Wednesday, March 25, 2009

In 2006, the supporters of Jim Webb eventually coalesced into what Webb called his "ragtag army" of netroots activists. One of the best of those activists (and also a top-notch writer on RK) was a guy named Dave Murphy, now relocated back to his home state of Iowa and taking on corporate farming through his organization, Food Democracy Now!. According to FDN's website, Dave's group is "a grassroots movement initiated by farmers, writers, chefs, eaters and policy advocates who recognize the profound sense of urgency in creating a new food system that is capable of meeting the changing needs of American society as it relates to food, health, animal welfare and the environment." The goal is "to transform today’s system by advancing best practices in food production, animal husbandry, conservation of natural resources, renewable energy and soil preservation."

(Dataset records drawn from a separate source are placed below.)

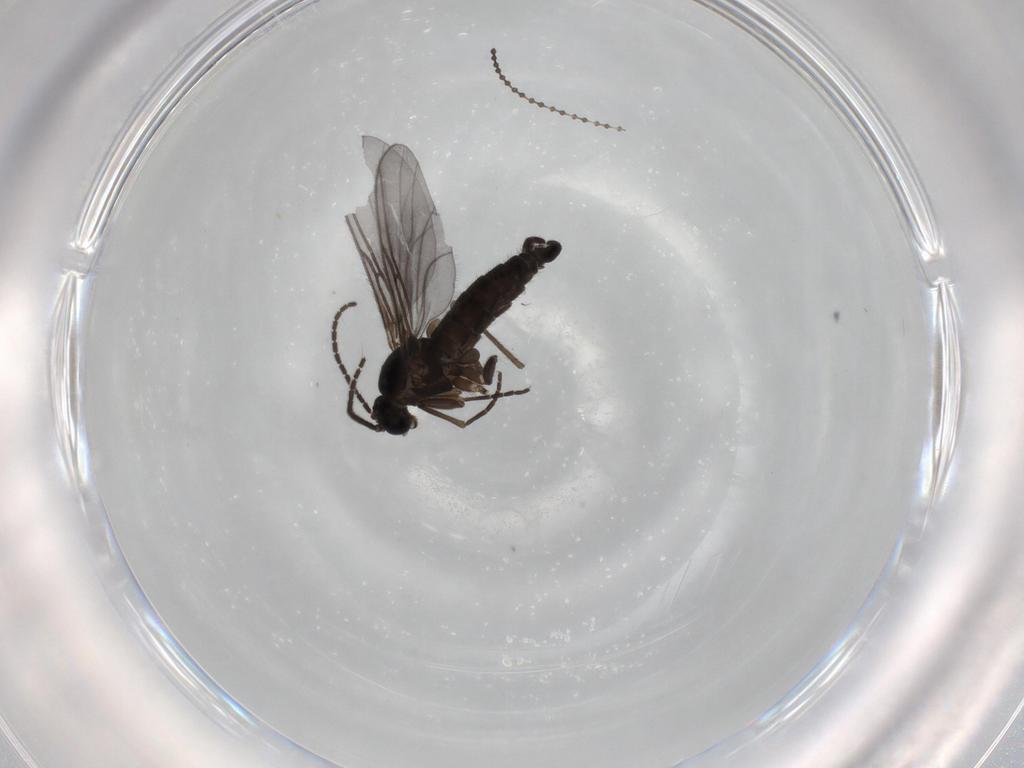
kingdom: Animalia
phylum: Arthropoda
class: Insecta
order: Diptera
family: Cecidomyiidae
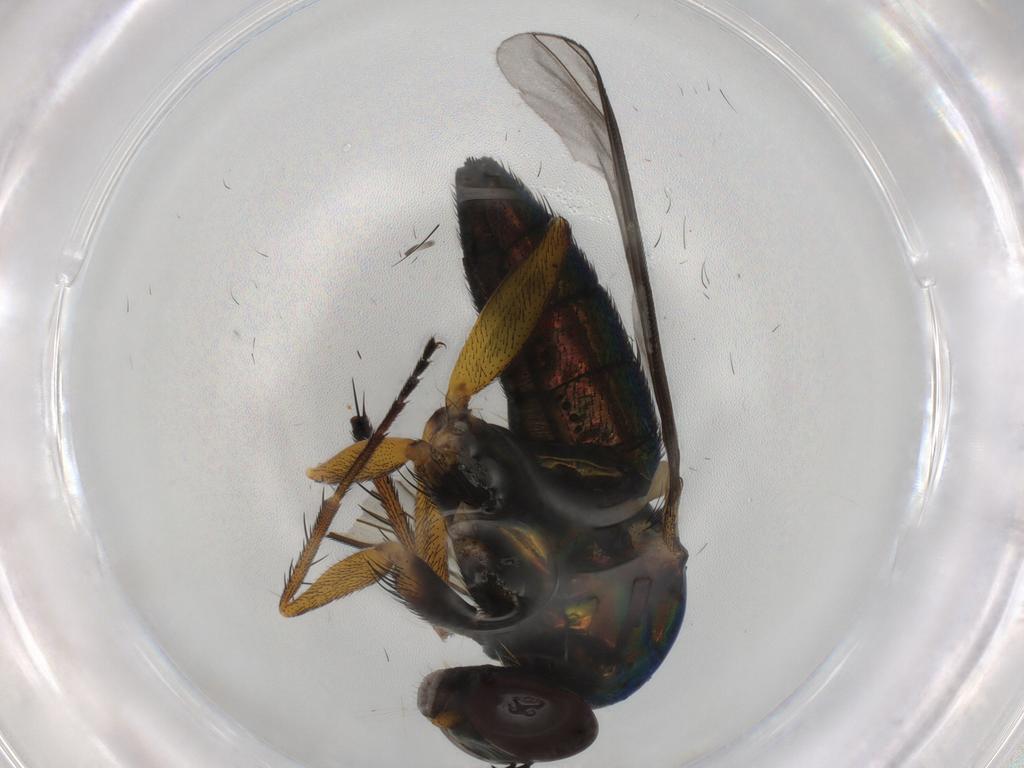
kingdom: Animalia
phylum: Arthropoda
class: Insecta
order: Diptera
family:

Anyway, I'm raising this now because my friend Dave is featured today in a Washington Post article ("Where Policy Grows: Iowan Dave Murphy Is Challenging the Corporate Farming Of America"). According to the Post:
...for Murphy, the fight for good food isn't about pleasure or aesthetics; it's about justice and survival.

Three years ago, he left a good job in Washington to return home to Iowa, where a Minnesota corporation was threatening to build a nearly 5,000-head hog farm near his sister's home. "This is not something abstract," he said. "This is about people I know. People I went to high school with. When you speak to people from Berkeley or Manhattan, people on the coasts, it's a really different ballgame."

What Dave's doing in Iowa epitomizes what the netroots are all about, "thinking globally, acting locally." It's also about utilizing modern communications and organizational tools in order to effect change ("Murphy uses grass-roots community organizing methods, such as petitions and action alerts."). And Dave definitely seems to be having an impact, having "collected nearly 90,000 signatures for his petition." Congratulations to Dave, and keep up the great work!